## Что нужно сделать
1. Кому в воспоминаниях об отце отводилась высшая ступень в литературе?
2. Процитируйте из воспоминаний об отце отрывок от «Нужно сказать, что» до «и так далее.».
3. Напишите продолжение воспоминаний об отце после последней фразы.
──────── Текст документа ────────
Нужно сказать, что в компании отца не было никакого восторга по поводу шестидесятничества. Что касается Евтушенко, то он воспринимался как символ пошлятины. И Окуджаву тоже никто в серьезные поэты не думал записывать… Отец вообще ранжировал литературу по родам – кто главный, кто неглавный. Скажем, Мандельштаму отводилась высшая ступень, кому-то – чуть пониже и так далее.
Отец производил абсолютно магнетическое действие на многих окружающих, не в последнюю очередь потому, что он всегда говорил максимально жестко и с очень большой уверенностью. Сергей Сергеевич Аверинцев как-то мне сказал: “Я человек сомнения”, а отец, даже если в чем-то сомневался, внешне этого никак не выражал. Это было то, что Набоков назвал strong opinion. И плюс ко всему отец детство и раннюю юность провел с книгой, он прочел всю библиотеку Мелетинского тогда – в Петрозаводске и в других местах, поэтому он феноменально много знал для молодого человека его поколения».
──────── Имеющиеся данные ────────
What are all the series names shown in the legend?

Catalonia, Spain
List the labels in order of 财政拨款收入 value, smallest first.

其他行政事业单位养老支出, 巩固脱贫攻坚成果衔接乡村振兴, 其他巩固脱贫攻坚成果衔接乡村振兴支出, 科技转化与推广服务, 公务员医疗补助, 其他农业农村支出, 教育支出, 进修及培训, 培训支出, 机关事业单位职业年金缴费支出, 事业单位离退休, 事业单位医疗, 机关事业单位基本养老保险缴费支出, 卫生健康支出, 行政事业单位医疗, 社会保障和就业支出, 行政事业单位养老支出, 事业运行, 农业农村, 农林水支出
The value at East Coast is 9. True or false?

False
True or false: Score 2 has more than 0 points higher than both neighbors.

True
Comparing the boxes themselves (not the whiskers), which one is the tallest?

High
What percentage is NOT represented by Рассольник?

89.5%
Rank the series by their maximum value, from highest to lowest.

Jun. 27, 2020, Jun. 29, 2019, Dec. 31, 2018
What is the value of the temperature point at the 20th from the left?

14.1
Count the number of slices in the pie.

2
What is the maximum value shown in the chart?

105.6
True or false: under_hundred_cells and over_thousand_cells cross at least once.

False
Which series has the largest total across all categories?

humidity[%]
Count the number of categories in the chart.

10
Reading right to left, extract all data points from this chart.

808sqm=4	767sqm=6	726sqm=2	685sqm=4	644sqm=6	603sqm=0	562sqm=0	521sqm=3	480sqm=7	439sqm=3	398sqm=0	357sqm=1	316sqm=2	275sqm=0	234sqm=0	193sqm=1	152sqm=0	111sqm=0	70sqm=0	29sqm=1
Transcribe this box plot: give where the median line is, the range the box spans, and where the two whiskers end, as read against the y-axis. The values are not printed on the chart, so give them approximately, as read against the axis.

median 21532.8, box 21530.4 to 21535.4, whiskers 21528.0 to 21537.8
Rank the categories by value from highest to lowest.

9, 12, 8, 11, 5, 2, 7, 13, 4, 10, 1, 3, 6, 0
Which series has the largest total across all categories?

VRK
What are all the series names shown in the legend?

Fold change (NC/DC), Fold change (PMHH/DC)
────────
## Данные ответы
1. Мандельштаму.

2.
Нужно сказать, что в компании отца не было никакого восторга по поводу шестидесятничества. Что касается Евтушенко, то он воспринимался как символ пошлятины. И Окуджаву тоже никто в серьезные поэты не думал записывать… Отец вообще ранжировал литературу по родам – кто главный, кто неглавный. Скажем, Мандельштаму отводилась высшая ступень, кому-то – чуть пониже и так далее.

3.
Учитывая то, какую значительную роль в становлении Ерофеева сыграл не только Муравьев, но и вся его университетская компания, приведем здесь выжимки-характеристики некоторых ее участников из воспоминаний Евгения Костюхина: «Борис Успенский с его умением всему на свете дать трезвую и ироничную оценку <…> Пранас Яцкявичус <…> Наверное, более ироничного, насмешливого человека среди нас не было. Пранас – это всегда спектакль <…> Ерофеев с его подачи стал Веничкой <…> Но любовь моя, мой первый и самый дорогой наставник, дружба с которым прошла сквозь всю мою жизнь, – Володя Муравьев. Он не только ввел меня в мир литературы, но и воспитал меня. Мальчик из подлинно интеллигентной семьи (дядя – филолог и поэт, тетя – редактор Учпедгиза и автор книг о зарубежных классиках, мать – филолог, автор книги об Андерсене, отчим – видный философ и эссеист Григорий Соломонович Померанц), он поражал воображение не только энциклопедическими знаниями, но и смелостью и широтой суждений. Он пришелся не ко двору советской эпохе и в полной мере себя не реализовал. Но пусть толкиенисты будут ему благодарны за открытие Толкиена. Что до его человеческого потенциала, то мне его хватило на всю жизнь» [179] .
179
Костюхин Е. Коротко о минувшем // Время, оставшееся с нами. Филологический факультет в 1955–1960 гг. Воспоминания выпускников. С. 219–220. В. С. Муравьев и А. А. Кистяковский стали первыми переводчиками на русский язык «Властелина колец» Дж. Р. Р. Толкина.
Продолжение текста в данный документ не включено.